Un esempio concreto: se ci si avvicina a una rotatoria con il segnale di dare precedenza all’ingresso, il conducente deve rallentare e, se necessario, fermarsi per lasciare passare i veicoli già circolanti all’interno dell’anello. Se invece si percorre una strada con diritto di precedenza, il comportamento corretto non è “tirare dritto a qualsiasi costo”, ma mantenere una velocità adeguata e prudente, sapendo però che chi proviene dalle laterali deve fermarsi o rallentare per lasciar passare. In contesti urbani complessi, come le zone 30 vicino alle scuole, la presenza di segnali di precedenza si combina spesso con limiti di velocità e segnaletica orizzontale, richiedendo un’attenzione ancora maggiore.
Differenze tra dare precedenza, stop e precedenza sulla destra
La differenza tra “Dare precedenza” e “Stop” riguarda soprattutto il grado di obbligo all’arresto. Nel primo caso il conducente deve cedere il passo, ma può anche non fermarsi del tutto se l’incrocio è chiaramente libero e la velocità è sufficientemente ridotta da consentire un eventuale arresto in sicurezza. Nel caso dello “Stop”, invece, l’arresto completo del veicolo è sempre obbligatorio, anche se non si vedono altri mezzi in arrivo: solo dopo essersi fermati si può ripartire, valutando con calma le condizioni di sicurezza.
La “precedenza sulla destra”, invece, non è un segnale ma una regola generale di circolazione: in assenza di segnaletica verticale o orizzontale che stabilisca diversamente, ha la precedenza chi proviene da destra. Questo vale soprattutto negli incroci minori o nelle strade interne dove non sono presenti cartelli specifici. Se un incrocio è regolato da segnali di precedenza, questi prevalgono sulla regola generale: ad esempio, se si ha uno “Stop” e l’altro veicolo arriva da sinistra su una strada con diritto di precedenza, si deve comunque fermarsi e lasciarlo passare, anche se non proviene da destra.
Errori frequenti su precedenza e responsabilità in caso di incidente
Uno degli errori più frequenti legati ai segnali di precedenza è considerarli “indicazioni di massima” e non obblighi vincolanti.

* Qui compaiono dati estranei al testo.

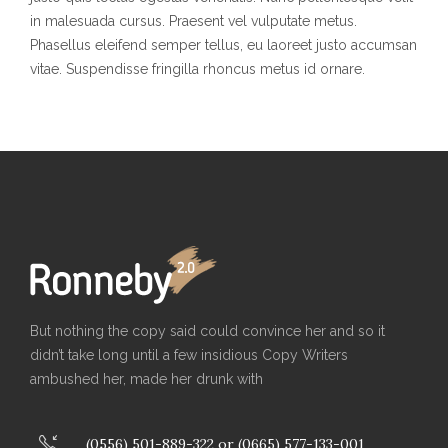
in malesuada cursus. Praesent vel vulputate metus.
Phasellus eleifend semper tellus, eu laoreet justo accumsan
vitae. Suspendisse fringilla rhoncus metus id ornare.
But nothing the copy said could convince her and so it
didn’t take long until a few insidious Copy Writers
ambushed her, made her drunk with
(0556) 501-889-322 or (0665) 577-133-001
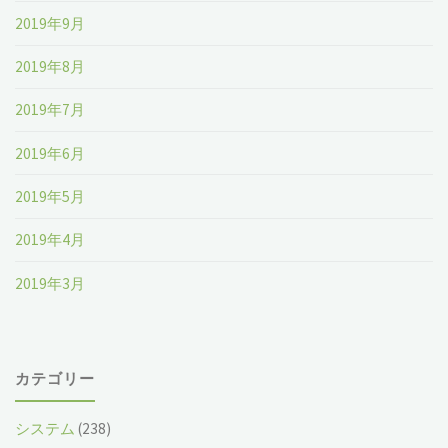
2019年9月
2019年8月
2019年7月
2019年6月
2019年5月
2019年4月
2019年3月
カテゴリー
システム
(238)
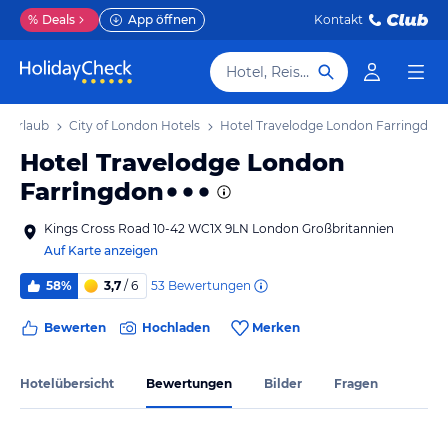
%
Deals
App öffnen
Kontakt
Hotel, Reiseziel
n Urlaub
City of London Hotels
Hotel Travelodge London Farringdon
Hotel Travelodge London
Farringdon
Kings Cross Road 10-42 WC1X 9LN London Großbritannien
Auf Karte anzeigen
53
Bewertungen
58%
3,7
/ 6
Bewerten
Hochladen
Merken
Hotelübersicht
Bewertungen
Bilder
Fragen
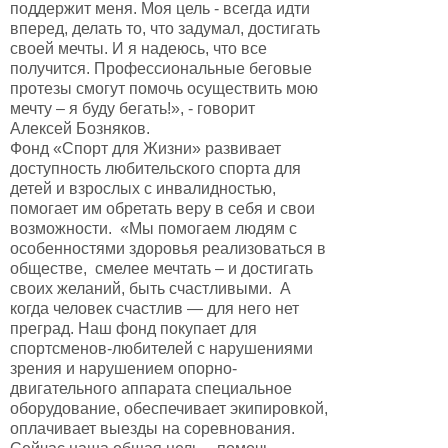
поддержит меня. Моя цель - всегда идти
вперед, делать то, что задумал, достигать
своей мечты. И я надеюсь, что все
получится. Профессиональные беговые
протезы смогут помочь осуществить мою
мечту – я буду бегать!», - говорит
Алексей Бозняков.
Фонд «Спорт для Жизни» развивает
доступность любительского спорта для
детей и взрослых с инвалидностью,
помогает им обретать веру в себя и свои
возможности. «Мы помогаем людям с
особенностями здоровья реализоваться в
обществе, смелее мечтать – и достигать
своих желаний, быть счастливыми. А
когда человек счастлив — для него нет
преград. Наш фонд покупает для
спортсменов-любителей с нарушениями
зрения и нарушением опорно-
двигательного аппарата специальное
оборудование, обеспечивает экипировкой,
оплачивает выезды на соревнования.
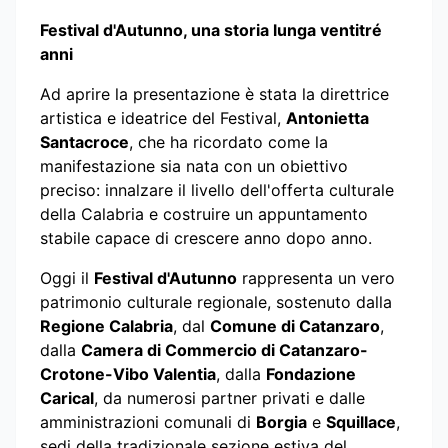
Festival d'Autunno, una storia lunga ventitré
anni
Ad aprire la presentazione è stata la direttrice
artistica e ideatrice del Festival,
Antonietta
Santacroce
, che ha ricordato come la
manifestazione sia nata con un obiettivo
preciso: innalzare il livello dell'offerta culturale
della Calabria e costruire un appuntamento
stabile capace di crescere anno dopo anno.
Oggi il
Festival d'Autunno
rappresenta un vero
patrimonio culturale regionale, sostenuto dalla
Regione Calabria
, dal
Comune di Catanzaro
,
dalla
Camera di Commercio di Catanzaro-
Crotone-Vibo Valentia
, dalla
Fondazione
Carical
, da numerosi partner privati e dalle
amministrazioni comunali di
Borgia
e
Squillace
,
sedi della tradizionale sezione estiva del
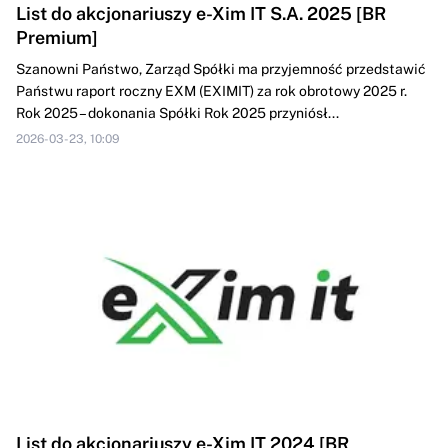
List do akcjonariuszy e-Xim IT S.A. 2025 [BR
Premium]
Szanowni Państwo, Zarząd Spółki ma przyjemność przedstawić
Państwu raport roczny EXM (EXIMIT) za rok obrotowy 2025 r.
Rok 2025 – dokonania Spółki Rok 2025 przyniósł...
2026-03-23, 10:09
List do akcjonariuszy e-Xim IT 2024 [BR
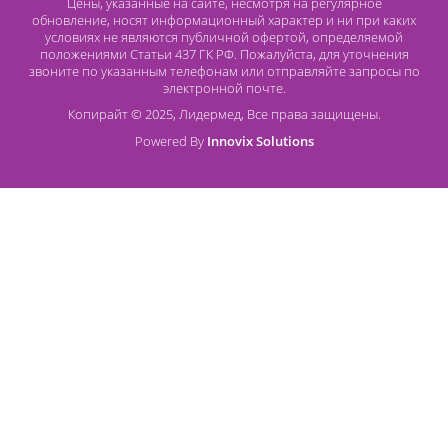
ширмы и оборудование для сушки и обработки
радиограмм
,
баритовая штукатурка
.
Если Вы хотите купить фартук рентгенозащитный или друг
оборудование для рентгенкабинета, обращайтесь в
компанию «Лидермед» и вы получите качественный товар
отечественных производителей и доступные цены. Изделия
сертифицированы и имеют всю разрешительную
документацию. Просто позвоните по телефону на сайте.
Ознакомьтесь с более подробной информацией по
«Устройство и эксплуатация рентгеновских
кабинетов»
СанПиН 2.6.1.1192-03.
Контакты
8 (800) 444 14 28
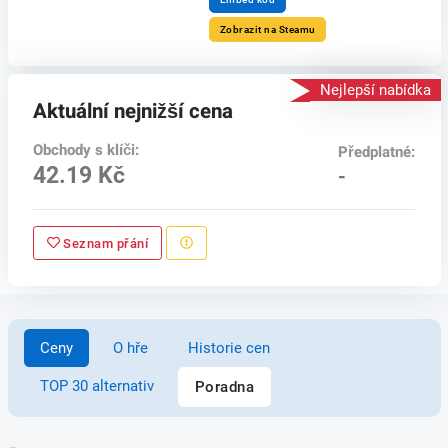
Zobrazit na Steamu
Nejlepší nabídka
Aktuální nejnižší cena
Obchody s klíči:
Předplatné:
42.19 Kč
-
Seznam přání
Ceny
O hře
Historie cen
TOP 30 alternativ
Poradna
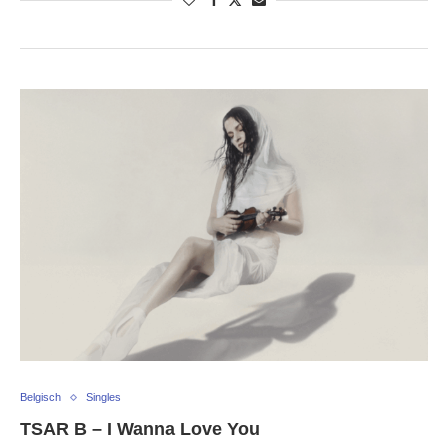
Belgisch
Singles
TSAR B – I Wanna Love You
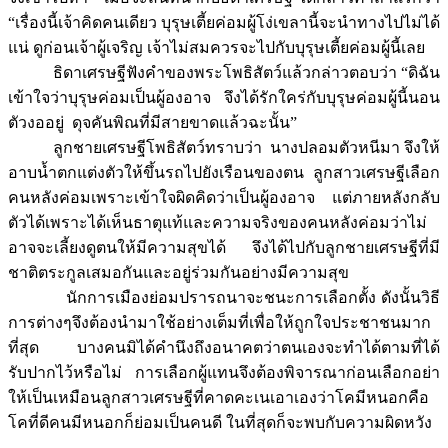
“เรื่องนี้เจ้าคิดคนเดียว บุรุษเตี้ยค่อมผู้โง่เขลานี้จะนำทางไปไม่ได้
แน่ ดูก่อนเจ้าผู้เจริญ เจ้าไม่สมควรจะไปกับบุรุษเตี้ยค่อมผู้นี้เลย
ธิดาเศรษฐีฟังคำของพระโพธิสัตว์แล้วกล่าวตอบว่า “ดิฉัน
เข้าใจว่าบุรุษค่อมเป็นผู้องอาจ จึงได้รักใคร่กับบุรุษค่อมผู้นี้นอน
ตัวงออยู่ ดุจคันพิณที่มีสายขาดแล้วฉะนั้น”
ลูกชายเศรษฐีโพธิสัตว์ทราบว่า นางปลอมตัวหนีมา จึงให้
อาบน้ำตกแต่งตัวให้ขึ้นรถไปยังเรือนของตน ลูกสาวเศรษฐีเลือก
คนหลังค่อมเพราะเข้าใจผิดคิดว่าเป็นผู้องอาจ แต่ภายหลังกลับ
ตัวได้เพราะได้เห็นธาตุแท้และความจริงของคนหลังค่อมว่าไม่
อาจจะเลี้ยงดูตนให้มีความสุขได้ จึงได้ไปกับลูกชายเศรษฐีที่มี
ชาติตระกูลเสมอกันและอยู่ร่วมกันอย่างมีความสุข
นักการเมืองย่อมปรารถนาจะชนะการเลือกตั้ง ดังนั้นวิธี
การต่างๆจึงต้องนำมาใช้อย่างเต็มที่เพื่อให้ถูกใจประชาชนมาก
ที่สุด บางคนมิได้คำนึงถึงอนาคตว่าตนเองจะทำได้ตามที่ได้
รับปากไว้หรือไม่ การเลือกผู้แทนจึงต้องพิจารณาก่อนเลือกอย่า
ให้เป็นเหมือนลูกสาวเศรษฐีที่คาดคะเนเอาเองว่าโคมีหนอกคือ
โคที่ดีคนมีหนอกก็ย่อมเป็นคนดี ในที่สุดก็จะพบกับความผิดหวัง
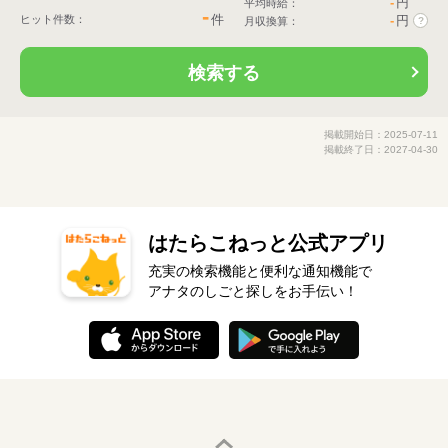
-
円
平均時給：
-
件
ヒット件数：
-
円
月収換算：
?
検索する
掲載開始日：2025-07-11
掲載終了日：2027-04-30
はたらこねっと公式アプリ
充実の検索機能と便利な通知機能で
アナタのしごと探しをお手伝い！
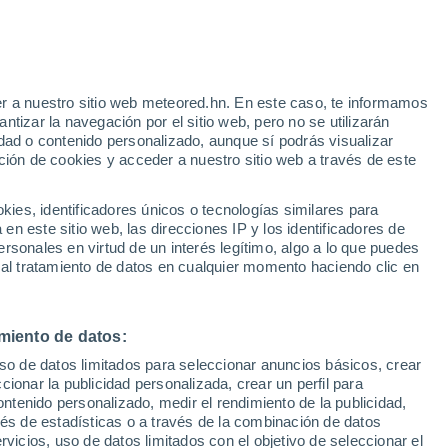
r a nuestro sitio web meteored.hn. En este caso, te informamos
tizar la navegación por el sitio web, pero no se utilizarán
dad o contenido personalizado, aunque sí podrás visualizar
ción de cookies y acceder a nuestro sitio web a través de este
atélites
Modelos
es, identificadores únicos o tecnologías similares para
n este sitio web, las direcciones IP y los identificadores de
rsonales en virtud de un interés legítimo, algo a lo que puedes
 al tratamiento de datos en cualquier momento haciendo clic en
Lunes
Martes
Miércoles
Jueves
10 Ago
11 Ago
12 Ago
13 Ago
miento de datos:
uso de datos limitados para seleccionar anuncios básicos, crear
70%
90%
80%
60%
ccionar la publicidad personalizada, crear un perfil para
1.7 mm
4.8 mm
1.1 mm
0.4 mm
ontenido personalizado, medir el rendimiento de la publicidad,
30°
/
27°
30°
/
25°
31°
/
26°
31°
/
26°
vés de estadísticas o a través de la combinación de datos
rvicios, uso de datos limitados con el objetivo de seleccionar el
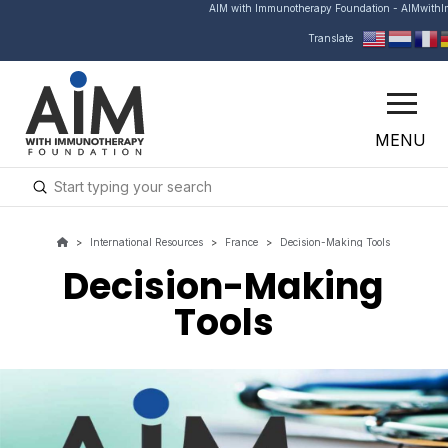
AIM with Immunotherapy Foundation - AIMwith
Translate
MENU
Submit
Search
>
International Resources
>
France
>
Decision-Making Tools
Decision-Making
Tools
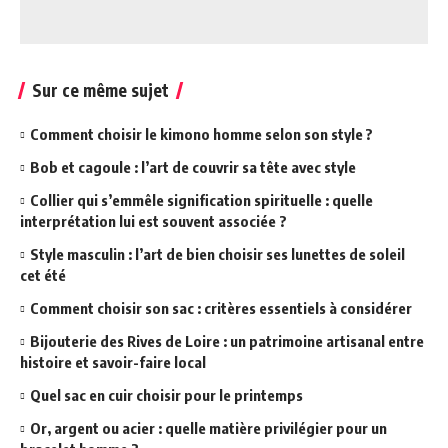
Sur ce même sujet
Comment choisir le kimono homme selon son style ?
Bob et cagoule : l’art de couvrir sa tête avec style
Collier qui s’emmêle signification spirituelle : quelle
interprétation lui est souvent associée ?
Style masculin : l’art de bien choisir ses lunettes de soleil
cet été
Comment choisir son sac : critères essentiels à considérer
Bijouterie des Rives de Loire : un patrimoine artisanal entre
histoire et savoir-faire local
Quel sac en cuir choisir pour le printemps
Or, argent ou acier : quelle matière privilégier pour un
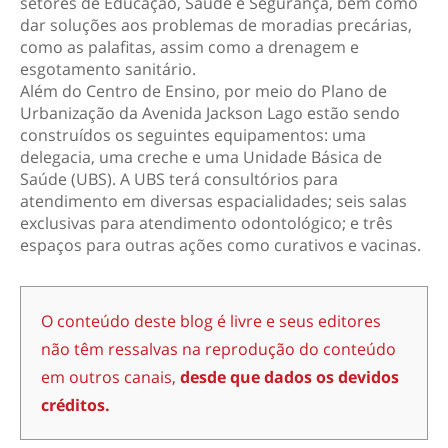
setores de Educação, Saúde e Segurança, bem como
dar soluções aos problemas de moradias precárias,
como as palafitas, assim como a drenagem e
esgotamento sanitário.
Além do Centro de Ensino, por meio do Plano de
Urbanização da Avenida Jackson Lago estão sendo
construídos os seguintes equipamentos: uma
delegacia, uma creche e uma Unidade Básica de
Saúde (UBS). A UBS terá consultórios para
atendimento em diversas espacialidades; seis salas
exclusivas para atendimento odontológico; e três
espaços para outras ações como curativos e vacinas.
O conteúdo deste blog é livre e seus editores
não têm ressalvas na reprodução do conteúdo
em outros canais,
desde que dados os devidos
créditos.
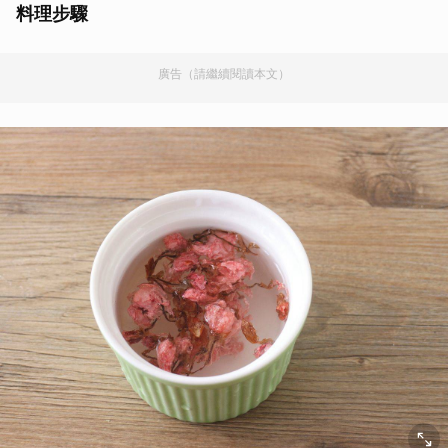
料理步驟
廣告（請繼續閱讀本文）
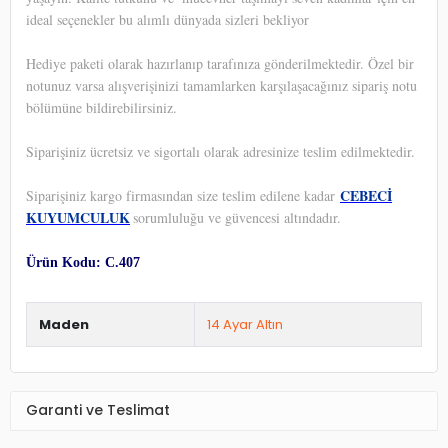
ideal seçenekler bu alımlı dünyada sizleri bekliyor
Hediye paketi olarak hazırlanıp tarafınıza gönderilmektedir. Özel bir
notunuz varsa alışverişinizi tamamlarken karşılaşacağınız sipariş notu
bölümüne bildirebilirsiniz.
Siparişiniz ücretsiz ve sigortalı olarak adresinize teslim edilmektedir.
CEBECİ
Siparişiniz kargo firmasından size teslim edilene kadar
KUYUMCULUK
sorumluluğu ve güvencesi altındadır.
Ürün Kodu: C.407
Maden
14 Ayar Altın
Garanti ve Teslimat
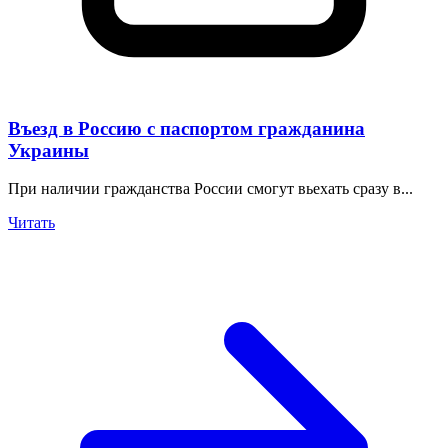
Въезд в Россию с паспортом гражданина
Украины
При наличии гражданства России смогут вьехать сразу в...
Читать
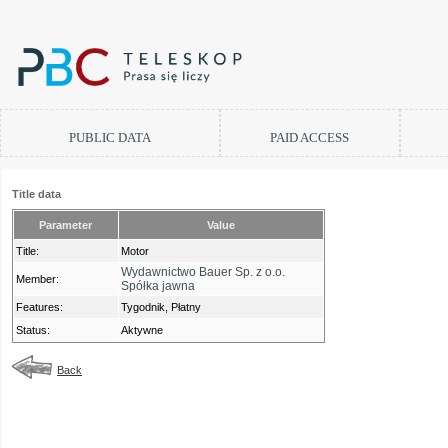
PUBLIC DATA
PAID ACCESS
Title data
Parameter
Value
Title:
Motor
Wydawnictwo Bauer Sp. z o.o.
Member:
Spółka jawna
Features:
Tygodnik, Płatny
Status:
Aktywne
Back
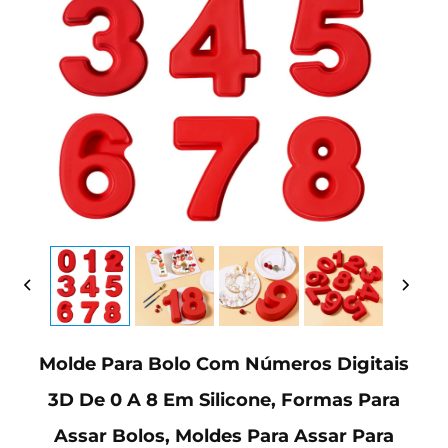
Molde Para Bolo Com Números Digitais
3D De 0 A 8 Em Silicone, Formas Para
Assar Bolos, Moldes Para Assar Para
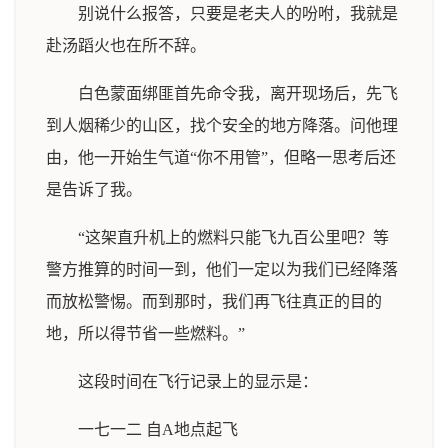
别说什么报答，只要是老夫人的吩咐，我就是
赴汤蹈火也在所不辞。
白色蒙面绑匪首先命令我，离开现场后，先飞
到人烟稀少的山区，找个安全的地方降落。问他理
由，他一开始生气道“你不用管”，但略一思考后还
是告诉了我。
“这架直升机上的燃料只能飞九百公里吧？等
警方推算的时间一到，他们一定以为我们已经降落
而放松警惕。而到那时，我们再飞往真正的目的
地，所以得节省一些燃料。”
这段时间在飞行记录上的显示是：
一七一二 自A地点起飞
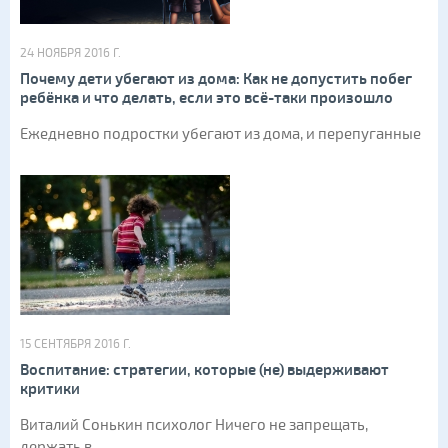
24 НОЯБРЯ 2016 Г.
Почему дети убегают из дома: Как не допустить побег
ребёнка и что делать, если это всё-таки произошло
Ежедневно подростки убегают из дома, и перепуганные
15 СЕНТЯБРЯ 2016 Г.
Воспитание: стратегии, которые (не) выдерживают
критики
Виталий Сонькин психолог Ничего не запрещать,
держать в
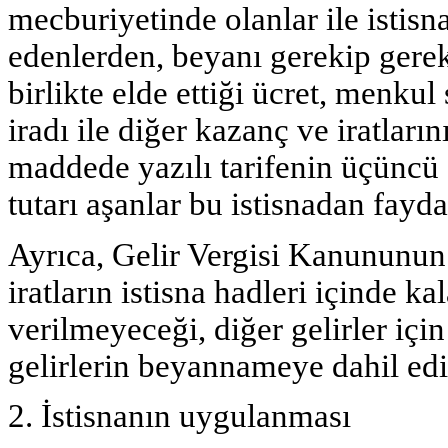
mecburiyetinde olanlar ile istisn
edenlerden, beyanı gerekip gere
birlikte elde ettiği ücret, menk
iradı ile diğer kazanç ve iratları
maddede yazılı tarifenin üçüncü d
tutarı aşanlar bu istisnadan fayd
Ayrıca, Gelir Vergisi Kanununu
iratların istisna hadleri içinde k
verilmeyeceği, diğer gelirler iç
gelirlerin beyannameye dahil edil
2. İstisnanın uygulanması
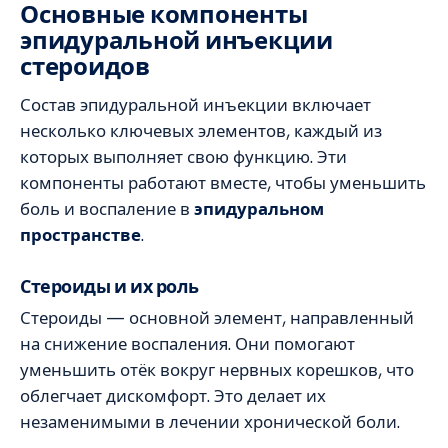
Основные компоненты
эпидуральной инъекции
стероидов
Состав эпидуральной инъекции включает
несколько ключевых элементов, каждый из
которых выполняет свою функцию. Эти
компоненты работают вместе, чтобы уменьшить
боль и воспаление в
эпидуральном
пространстве
.
Стероиды и их роль
Стероиды — основной элемент, направленный
на снижение воспаления. Они помогают
уменьшить отёк вокруг нервных корешков, что
облегчает дискомфорт. Это делает их
незаменимыми в лечении хронической боли.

Molti conducenti, ad esempio, rallentano appena davanti a uno “Stop” senza fermarsi del tutto, oppure si affidano al fatto che “tanto mi vedono” quando si immettono da una strada secondaria con il segnale di dare precedenza. Un altro errore tipico è ignorare la segnaletica temporanea di cantiere che modifica le precedenze abituali, continuando a comportarsi come se la strada fosse regolata come sempre, nonostante i cartelli provvisori e i coni, tema strettamente collegato alla segnaletica di cantiere.
In caso di incidente, la violazione di un segnale di precedenza pesa molto sulla valutazione delle responsabilità. Chi non rispetta uno “Stop” o un “Dare precedenza” viene di norma considerato il principale responsabile del sinistro, salvo situazioni particolari da accertare caso per caso. Anche chi gode del diritto di precedenza, però, non è esonerato dal dovere di prudenza: se procede a velocità eccessiva o compie manovre imprevedibili, può vedersi attribuire una quota di responsabilità. Per questo è fondamentale non solo conoscere il significato dei segnali, ma anche adottare sempre una condotta di guida coerente con il contesto, le condizioni della strada e la visibilità reale dell’incrocio.